For the third year in a row, Capital One and REI are co-sponsoring Outside Days, a multiday music festival in Denver at the end of May. 

In addition to its sponsorship of the festival, the bank donates $2 million each year to the REI Cooperative Action Fund’s local grant program that backs community nonprofits nominated by employees at REI stores and distribution centers. That support accounted for much of its latest round of grant making, when the fund awarded $4.7 million to 293 grantees.

As trust grows between partners, you can lean on a company to highlight your work. Capital One now promotes the REI Cooperative Action Fund with its customers, Day Hase says: “It’s a lovely example of how a corporate partner shares their pride in their community and uplifts our nonprofit.”

Persuade companies to realign when they fall short of your shared goals.

Sometimes businesses get cold feet and want to reduce their giving or back out of agreements. Keep the lines of communication open to keep them invested, Raymond says.

The Split Second Foundation raised $287,000 in corporate donations in 2024, but coming into the fourth quarter of 2025, revenue had plummeted to just $39,000 as its biggest corporate funders became skittish about the economy.

“It’s challenging with the current economic dynamics, where you have on-again, off-again tariffs,” he says. “People were getting really conservative because everything was changing every day.”
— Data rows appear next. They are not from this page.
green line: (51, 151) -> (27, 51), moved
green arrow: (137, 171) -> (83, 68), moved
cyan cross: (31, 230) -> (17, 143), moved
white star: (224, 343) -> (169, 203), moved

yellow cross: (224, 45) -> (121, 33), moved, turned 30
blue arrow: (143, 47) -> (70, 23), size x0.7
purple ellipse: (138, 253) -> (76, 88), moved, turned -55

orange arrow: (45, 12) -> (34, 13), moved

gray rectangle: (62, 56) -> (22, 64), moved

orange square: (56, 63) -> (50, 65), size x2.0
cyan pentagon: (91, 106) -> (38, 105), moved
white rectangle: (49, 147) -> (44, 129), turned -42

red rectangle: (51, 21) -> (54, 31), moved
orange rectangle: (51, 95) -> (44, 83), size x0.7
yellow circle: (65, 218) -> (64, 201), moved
However, he was honest with his business contacts that the nonprofit would not be able to sustain its programs without their promised support — and he won them back. 

“The challenge I find always is holding some of these corporations accountable when they pivot on making the philanthropic contribution, but then post same-year record profits,” he says.

Remind corporate leaders that a good partnership is a two-way street and that building a strong community to surround their business has mutual benefits, Raymond urges: “Supporting us supports the ecosystem. It also supports their philanthropic objectives, and it makes them look good as a corporation.”